→ What the task requires
Render the material below as a Markdown table with the columns Number and Text. Give each line its own numbered row in order, and leave out blank lines.

→ Entries shown
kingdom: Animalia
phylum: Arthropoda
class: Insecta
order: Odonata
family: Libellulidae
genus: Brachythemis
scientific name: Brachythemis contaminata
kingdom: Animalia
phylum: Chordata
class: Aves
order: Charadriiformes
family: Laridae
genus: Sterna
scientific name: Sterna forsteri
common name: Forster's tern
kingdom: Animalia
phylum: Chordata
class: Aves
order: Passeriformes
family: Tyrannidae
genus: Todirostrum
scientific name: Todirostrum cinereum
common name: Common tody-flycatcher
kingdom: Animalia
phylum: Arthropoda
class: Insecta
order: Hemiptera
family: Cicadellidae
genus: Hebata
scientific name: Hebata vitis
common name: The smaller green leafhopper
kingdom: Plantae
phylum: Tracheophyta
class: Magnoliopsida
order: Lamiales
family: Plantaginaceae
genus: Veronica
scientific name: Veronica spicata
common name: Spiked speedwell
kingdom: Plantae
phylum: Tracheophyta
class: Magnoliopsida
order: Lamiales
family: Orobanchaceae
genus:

→ Solution to this task
| Number | Text |
|---|---|
| 1 | kingdom: Animalia |
| 2 | phylum: Arthropoda |
| 3 | class: Insecta |
| 4 | order: Odonata |
| 5 | family: Libellulidae |
| 6 | genus: Brachythemis |
| 7 | scientific name: Brachythemis contaminata |
| 8 | kingdom: Animalia |
| 9 | phylum: Chordata |
| 10 | class: Aves |
| 11 | order: Charadriiformes |
| 12 | family: Laridae |
| 13 | genus: Sterna |
| 14 | scientific name: Sterna forsteri |
| 15 | common name: Forster's tern |
| 16 | kingdom: Animalia |
| 17 | phylum: Chordata |
| 18 | class: Aves |
| 19 | order: Passeriformes |
| 20 | family: Tyrannidae |
| 21 | genus: Todirostrum |
| 22 | scientific name: Todirostrum cinereum |
| 23 | common name: Common tody-flycatcher |
| 24 | kingdom: Animalia |
| 25 | phylum: Arthropoda |
| 26 | class: Insecta |
| 27 | order: Hemiptera |
| 28 | family: Cicadellidae |
| 29 | genus: Hebata |
| 30 | scientific name: Hebata vitis |
| 31 | common name: The smaller green leafhopper |
| 32 | kingdom: Plantae |
| 33 | phylum: Tracheophyta |
| 34 | class: Magnoliopsida |
| 35 | order: Lamiales |
| 36 | family: Plantaginaceae |
| 37 | genus: Veronica |
| 38 | scientific name: Veronica spicata |
| 39 | common name: Spiked speedwell |
| 40 | kingdom: Plantae |
| 41 | phylum: Tracheophyta |
| 42 | class: Magnoliopsida |
| 43 | order: Lamiales |
| 44 | family: Orobanchaceae |
| 45 | genus: |